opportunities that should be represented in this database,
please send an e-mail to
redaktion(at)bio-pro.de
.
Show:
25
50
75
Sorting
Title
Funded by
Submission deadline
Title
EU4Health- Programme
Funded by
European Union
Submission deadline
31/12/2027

################

- **AIM OF THE EXERCISE**
Write the data out again in full and exactly.

- **TASK ANSWER**
opportunities that should be represented in this database,
please send an e-mail to
redaktion(at)bio-pro.de
.
Show:
25
50
75
Sorting
Title
Funded by
Submission deadline
Title
EU4Health- Programme
Funded by
European Union
Submission deadline
31/12/2027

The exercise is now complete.